Economists say tribe gets better deal under House gamble plan
The state's top economists just concluded their forecast for the revenue they expect to be generated by the House and Senate Indian Gambling compact and came up with the following numbers:
The House bill will bring in $257.2 million in the first year, even though it strips the tribe of black jack and banked card games. Economists said the tribe will benefit greatly from having exclusive operation of Las Vegas-style slot machines outside of Miami-Dade and Broward counties and are expected to expand the number of games they operate by 10 percent a year -- as they have done in the recent past. The House bill, however, only requires the tribe to pay $100 million in revenue sharing.

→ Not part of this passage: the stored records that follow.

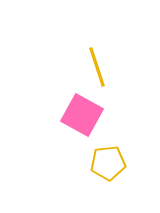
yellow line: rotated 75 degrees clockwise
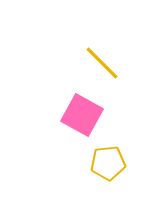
yellow line: moved 5 px right, 4 px up; rotated 27 degrees counterclockwise
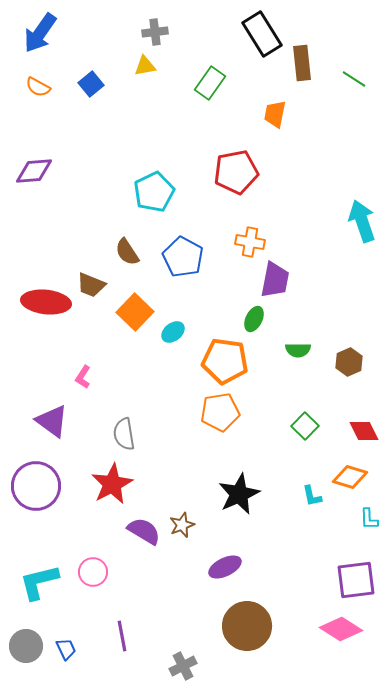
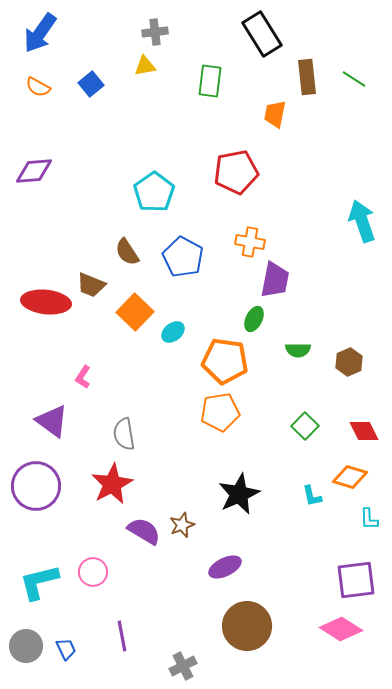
brown rectangle at (302, 63): moved 5 px right, 14 px down
green rectangle at (210, 83): moved 2 px up; rotated 28 degrees counterclockwise
cyan pentagon at (154, 192): rotated 9 degrees counterclockwise
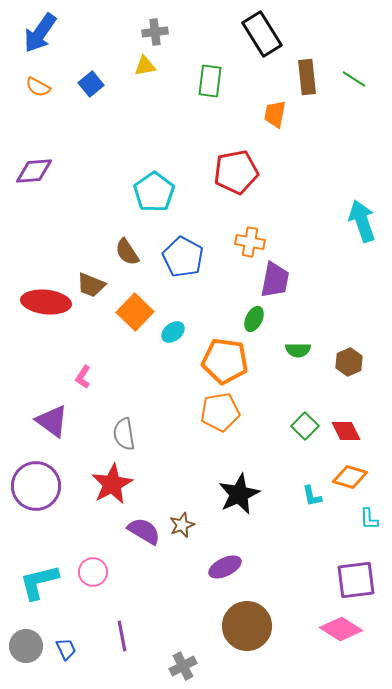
red diamond at (364, 431): moved 18 px left
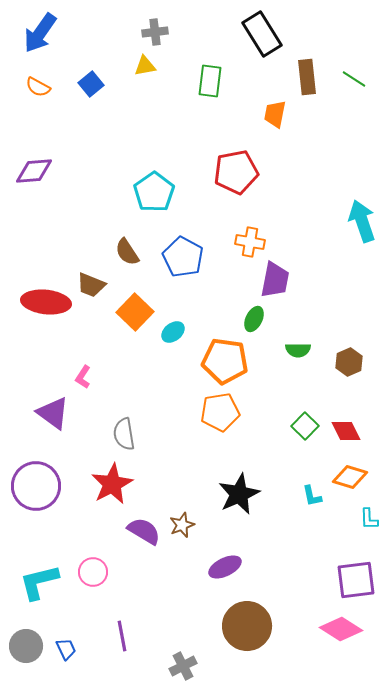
purple triangle at (52, 421): moved 1 px right, 8 px up
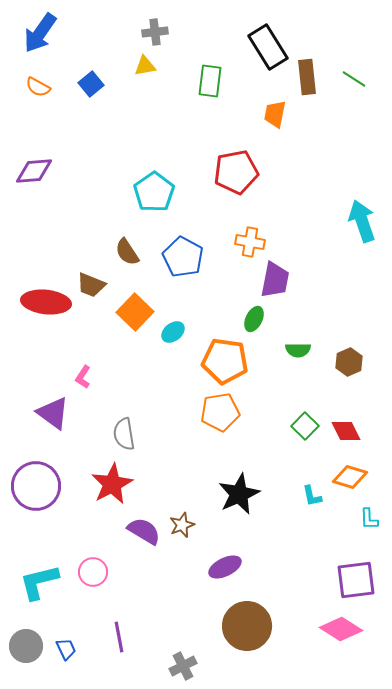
black rectangle at (262, 34): moved 6 px right, 13 px down
purple line at (122, 636): moved 3 px left, 1 px down
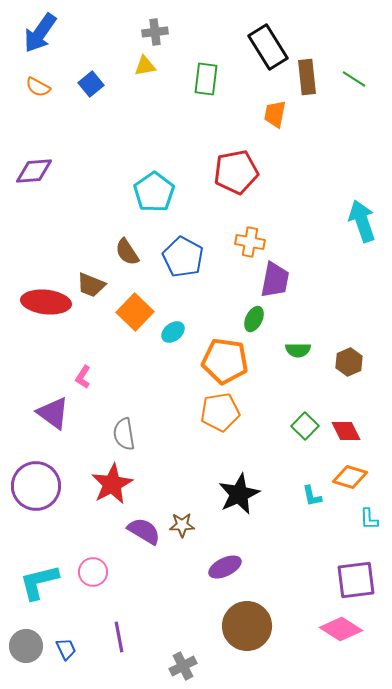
green rectangle at (210, 81): moved 4 px left, 2 px up
brown star at (182, 525): rotated 20 degrees clockwise
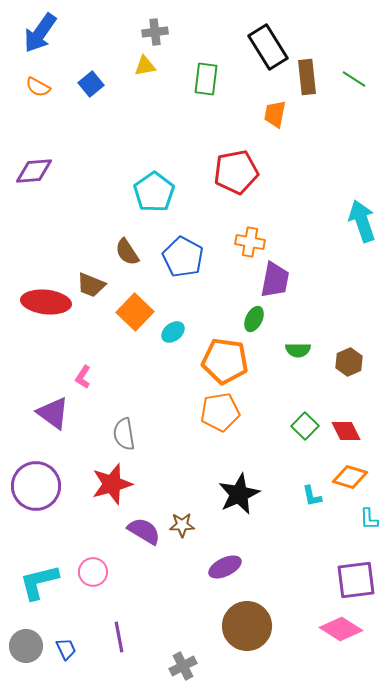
red star at (112, 484): rotated 12 degrees clockwise
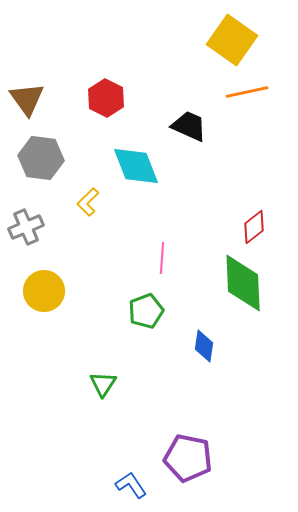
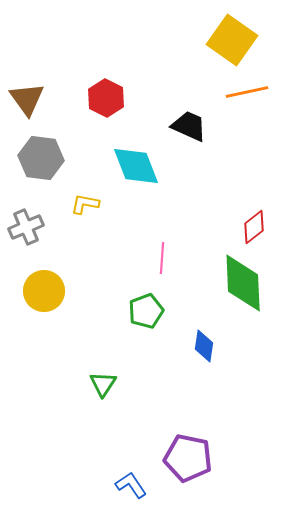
yellow L-shape: moved 3 px left, 2 px down; rotated 56 degrees clockwise
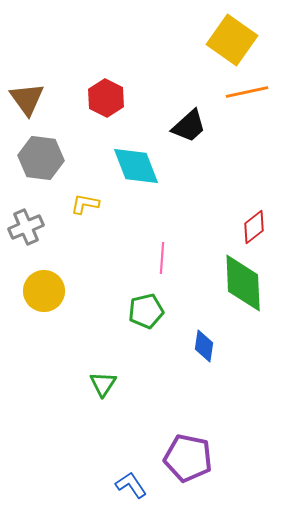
black trapezoid: rotated 114 degrees clockwise
green pentagon: rotated 8 degrees clockwise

"We believe there has been growth and there will continue to be some growth going forward regardless of whether there is table games or not,'' said Amy Baker, director of the legislature's Economic and Demographic Research division.
By contrast, the Senate bill, which gives the tribe full casinos -- including black jack, slot machines, roulette and craps -- is close in its estimate that the tribe should be required to pay $400 million a year in annual revenue sharing. The economists, sitting as the Revenue Estimating Conference, said the state can expect $504 million in the first year.
The economists arrived at their estimate by assuming the tribe can pay $400 million in the first year if the deal is inked by July 1, they will lose one-twelfth of that as they first payment is not likely to be made until August 1. They then add in the $137.5 million now being held in reserve because the current agreement has been invalidated.
Economists expect the tribe to face some competition from the Senate plan to also expand gambling at horse and dog track and jai alai frontons around the state but they continue to believe the $400 million is realistic.
Rep. Bill Galvano, the chairman of the House committee that authorized the tribal gaming bill, said the estimate is the proof they need to tell federal regulators that by giving the tribe exclusivity to slot machines outside of South Florida is a very valuable exchange for revenue sharing.
"It's a reasonable expectation and corroboration that they are getting something of value,'' he said.
Tribe spokesman Gary Bitner said the Seminoles would not comment. "The Tribe prefers not to comment on the various proposals being raised in the Legislature,'' he said.